• Texte d'étude:
****
Voilà, il y a souvent toute une série effectivement, il y a... certains sont tellement attachés à leur morceau de trottoir comme étant quasiment leur maison, effectivement, ils ne veulent pas le quitter. Et d'autres effectivement ont une image qui n'est plus ce qu'elle était. Les centres d'hébergement, ça a longtemps été un dortoir, quarante lits, de la violence, du vol, et effectivement, ils n'ont pas envie d'y retourner. Tout ça, ça a changé. Ça fait dix ans qu'on a fait beaucoup de travaux, et maintenant, 95% des centres, ce sont des chambres individuelles ou à deux. Donc les choses se sont totalement humanisées. Ça ne veut pas dire que tout a été fait et que tout est fini, il nous reste énormément de travail à conduire sur ce dossier-là, mais les choses avancent véritablement.
 
Emmaüs dénonce une inégalité territoriale, on manque de places à certains endroits, notamment en Ile-de-France, c'est vrai ?
 
Probablement, disons qu'en Ile-de-France, il y a une telle pression qu'on a besoin de concentrer un maximum d'efforts sur l'Ile-de-France, non pas que les autres territoires ne nous intéressent pas, mais c'est vrai que la plus grande misère, les plus cassés, les sans abris, et les plus nombreux malheureusement, sont plutôt en Ile-de-France. Donc il faut qu'on concentre des moyens en Ile-de-France, et notamment sur Paris. La grande ville attire de ce point de vue-là.
 
Etes-vous sûr qu'après vos consignes, les sans-papiers ne seront pas rejetés des centres d'hébergement ?
****
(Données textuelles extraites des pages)
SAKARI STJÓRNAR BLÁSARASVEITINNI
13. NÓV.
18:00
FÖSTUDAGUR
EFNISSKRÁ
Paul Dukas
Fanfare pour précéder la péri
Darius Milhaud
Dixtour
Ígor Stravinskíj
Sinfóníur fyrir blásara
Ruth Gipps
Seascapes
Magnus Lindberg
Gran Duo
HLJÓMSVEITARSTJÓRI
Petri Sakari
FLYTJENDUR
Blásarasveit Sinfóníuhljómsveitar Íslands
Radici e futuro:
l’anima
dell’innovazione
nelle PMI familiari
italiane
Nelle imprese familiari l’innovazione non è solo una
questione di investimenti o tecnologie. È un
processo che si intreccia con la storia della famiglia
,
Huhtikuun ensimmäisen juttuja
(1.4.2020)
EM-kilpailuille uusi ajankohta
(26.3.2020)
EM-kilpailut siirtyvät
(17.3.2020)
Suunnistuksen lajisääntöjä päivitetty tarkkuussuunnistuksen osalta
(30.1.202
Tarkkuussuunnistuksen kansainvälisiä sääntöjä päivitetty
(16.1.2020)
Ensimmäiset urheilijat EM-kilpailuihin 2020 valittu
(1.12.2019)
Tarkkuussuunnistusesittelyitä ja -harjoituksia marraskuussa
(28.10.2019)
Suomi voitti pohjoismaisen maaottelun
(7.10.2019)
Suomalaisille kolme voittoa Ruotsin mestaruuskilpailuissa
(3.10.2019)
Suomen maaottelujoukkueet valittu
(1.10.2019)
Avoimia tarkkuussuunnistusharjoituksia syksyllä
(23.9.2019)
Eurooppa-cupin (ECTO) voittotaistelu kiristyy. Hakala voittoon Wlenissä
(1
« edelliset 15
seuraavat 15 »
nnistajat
****
• Travail demandé:
Prolongez l'entretien sur l'hébergement des sans-abri en reprenant juste après sa dernière phrase.

• Zone de réponse:
Ce n'est pas ma consigne, le président de la République l'a dit en novembre 2007, le Premier ministre qui recevait les associations le 10 novembre dernier leur a réaffirmé : accueil inconditionnel de tout le monde, mais pour une raison qui est très simple, c'est-à-dire que quand il fait moins cinq la nuit, dans un centre d'hébergement, vous n'allez pas demander à la personne si elle est française, belge, si elle a des papiers ou pas de papiers, ce n'est pas le sujet...
 
Vous contrôlez cette tolérance, vous arrivez à être sûr que...
 
Eh bien, c'est contrôlé, pourquoi, on a cité trois départements où il a pu y avoir un problème, ça veut quand même juste dire qu'il y en a 97 où il n'y a pas de problèmes.
 
Dans les HLM, on s'est aperçu que 53.000 familles aisées avaient quand même droit à une habitation à loyer modéré. Vous allez faire le ménage ?
 
Le ménage a été fait en 2009...
 
Ah, il reste 53.000 favorisés...
 
Non, ça, ce sont les chiffres de 2007...
 
Alors, maintenant, c'est combien aujourd'hui ?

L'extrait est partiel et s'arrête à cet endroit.